Penguin Pussy cat
Reading between the lines and looking at the data reveals some further (to our Penguin 4 review) interesting insights about the nature of the current implementation of Google Penguin 4 and the removal of Google Penguin 3. Let me jump in and make some statements:
1) Penguin 4 is no longer a penalty, instead it's as soft as this pussy cat.
2) Google's manual spam team has been largely designed out with Penguin 4!
3) Google are implying that disavow files are now largely redundant (do they get finally it?)
4) Google's new granular formula takes a long time to fully compute and it will take months come in full...
5) Penguin 3 was largely removed around 2nd September to make way for Penguin 4, introduced 23rd Sept
Understanding the changes
In the old format of detecting link spam, (even before Penguin) mostly spam was detected with algorithms that would detect suspicious activity such as multiple links from one IP to another, gaining too many links too quickly, too many (spammy) anchor texts on a domain, spam reports by competitors, etc. then once Google's suspicions had been arisen, the spam team might take a physical look, then kill the linking out domain and leave notes about any penalised target domain, all of this would be totally invisible to the public apart from them seeing ranking changes.
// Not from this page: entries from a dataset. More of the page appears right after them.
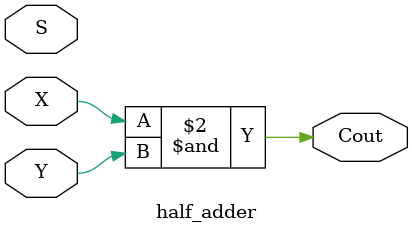
<source format=v>
`timescale 1ns / 1ps


module half_adder(
    input X, Y, S,
    output Cout
    );
    
    assign S = X ^ Y;
    assign Cout = X & Y;
    
endmodule

</source>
As well as they may add a penalty score that would automatically expire after some variable time to the guilty parties.
Google's New Pussy Cat
The new method of detecting link spam improves on these systems and introduces a few massive new changes, that of comparing every new link they find against the entire link graph of that domain and also against all the other sites that are also linked too and looking for any unnatural comparisons. Iterating though arrays of links in such a way is a slow time consuming task; it's a massive task to do on any scale no matter how much computing power you have! BUT, this is the most compelling and intelligent method of finding unnatural links because it is so common that domains that spam have one thing in common, they don't do it in isolation, they do it as a common practice, and these practices can be detected by comparing everything against everything else (read slowly).
Google's new method includes a function to classify networks owned by single entities, hence if they discover one entity owns more than one domain, that group of domains will be grouped and classified as a network, these groups will be the key to understanding the value of a link and the system will be able to detect natural links within networks VS unnatural links, according to the commonalties between the domains linked within the networks (read granular), and the accumulative level of suspicion between the two entities (groups).
That means that you will be judged on your total discretions across multiple domains and it's an accumulative penalty not isolated to each domain, that means that the focus is now on all domains owned by one entity and once suspicion has been aroused they will be comparing other related domains and looking for patterns. But all of this focus is more specific to the target domains (domains higher in the ranks) than it is to the general link graph. Because it is Penguin 4 and related to manipulation of search ranks the whole focus is now on removing manipulation and doing it algorithmically, thus there is going to be more white noise or collateral damage with this approach hence it has been necessary to simply remove the positive effects of suspect links rather than actually penalise domains with any certainty.
How accurate can this new method be? (Read Aggressive Tiger or a soft Penguin?)
Because this is a highly intelligent (processing heavy) method of eliminating the effect of manipulation (spam) and the effects of this new system is going to be much more granular and as a result much more effective (read laser precision weapons instead of carpet bombing towns), so much so that the confidence Google has in this new method has allowed Google to retire the old spam team and their old methods no doubt with huge savings on manual labour, offset by the cost of much more processing power now being applied to the problem. This will also mean that the effects on the SERPs will be significantly greater than what has currently been seen in the past, thus in my estimates the noticeable affects will be something like:
Penguin 3: percentage of the SERPS affected 6%
Penguin 4: percentage of the SERPS affected 18%
However the changes will not come into full effect in one huge update, but instead this should take many months to fully recompute the current link graph and then reclassify the link graph as they know it!